De plus, le Parlement européen déplore le choix des parties prenantes à l’Acta de ne pas négocier dans le cadre d’instances comme l’OMC e l’OMPI, qui prévoient des cadres pour l’information et la consultation du public. En conséquences il demande à la Commission de réaliser, avant tout accord à l’échelle de l’UE sur un texte consolidé, une analyse d’impact de la mise en œuvre de l’Acta sur les droits fondamentaux et la protection des données et sur les efforts de l’UE pour harmoniser d’application des droits de la propriété intellectuelle (DPI) et le commerce électronique. La Commission est aussi priée de limiter les négociations de l’Acta au système actuel d’application des DPI face à la contrefaçon et de s’assurer que a mise en œuvre de l’Acta, en particulier concernant les procédures d’application des droits d’auteur dans l’environnement numérique, soit conforme à l’acquis communautaire.

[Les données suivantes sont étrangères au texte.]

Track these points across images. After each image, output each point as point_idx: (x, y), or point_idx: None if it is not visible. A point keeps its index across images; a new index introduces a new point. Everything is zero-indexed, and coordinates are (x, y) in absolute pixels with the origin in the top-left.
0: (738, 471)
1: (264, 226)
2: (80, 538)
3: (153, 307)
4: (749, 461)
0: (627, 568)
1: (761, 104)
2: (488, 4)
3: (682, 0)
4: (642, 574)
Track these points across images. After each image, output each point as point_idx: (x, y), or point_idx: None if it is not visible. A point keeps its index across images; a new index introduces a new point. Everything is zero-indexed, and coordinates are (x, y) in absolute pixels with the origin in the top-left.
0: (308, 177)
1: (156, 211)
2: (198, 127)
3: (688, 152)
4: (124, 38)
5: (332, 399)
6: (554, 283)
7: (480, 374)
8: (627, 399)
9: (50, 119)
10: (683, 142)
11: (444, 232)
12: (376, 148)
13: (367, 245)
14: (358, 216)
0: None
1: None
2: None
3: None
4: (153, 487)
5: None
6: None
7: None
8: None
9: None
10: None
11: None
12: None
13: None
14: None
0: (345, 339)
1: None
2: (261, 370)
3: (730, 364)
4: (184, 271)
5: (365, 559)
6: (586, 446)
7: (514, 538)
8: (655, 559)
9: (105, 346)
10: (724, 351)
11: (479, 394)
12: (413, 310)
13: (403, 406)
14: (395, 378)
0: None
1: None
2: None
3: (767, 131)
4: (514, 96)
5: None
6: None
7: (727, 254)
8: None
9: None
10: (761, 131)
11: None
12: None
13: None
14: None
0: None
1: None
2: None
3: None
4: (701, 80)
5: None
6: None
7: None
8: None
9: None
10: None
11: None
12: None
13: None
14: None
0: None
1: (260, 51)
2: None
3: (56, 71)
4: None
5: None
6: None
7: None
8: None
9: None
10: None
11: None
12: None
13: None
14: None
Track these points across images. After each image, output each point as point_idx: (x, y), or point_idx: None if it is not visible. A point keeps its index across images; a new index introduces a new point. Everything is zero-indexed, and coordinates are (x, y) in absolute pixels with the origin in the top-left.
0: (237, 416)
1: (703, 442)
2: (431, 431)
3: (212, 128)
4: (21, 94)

Le Parlement exige aussi qu’il ne soit procédé à aucune fouille corporelle aux frontières de l’Union et que soit clarifiée toute clause qui pourrait permettre des perquisitions sans mandat et la confiscation, par les autorités de surveillance aux frontières et les autorités douanières, d’appareils de stockage d’informations (ordinateurs portables, téléphones portables, et lecteurs MP3) . Le Parlement affirme également son opposition au principe contraire aux droits fondamentaux, selon lui de la « riposte graduée » pour punir le téléchargement illégal. »Tout accord doit comporter la clause selon laquelle la coupure de l’accès d’une personne à l’Internet doit faire l’objet d’un contrôle juridictionnel préalable » a dit avec beaucoup d’insistance le Parlement européen. Enfin, détail qui a son importance, le Parlement souligne que l’Acta ne doit pas compromettre l’accès aux médicaments génériques légaux.
Nous venons d’assister à une grande première : la Commission sans mandat de négociation vient d’en recevoir un, précis, des mains du Parlement européen.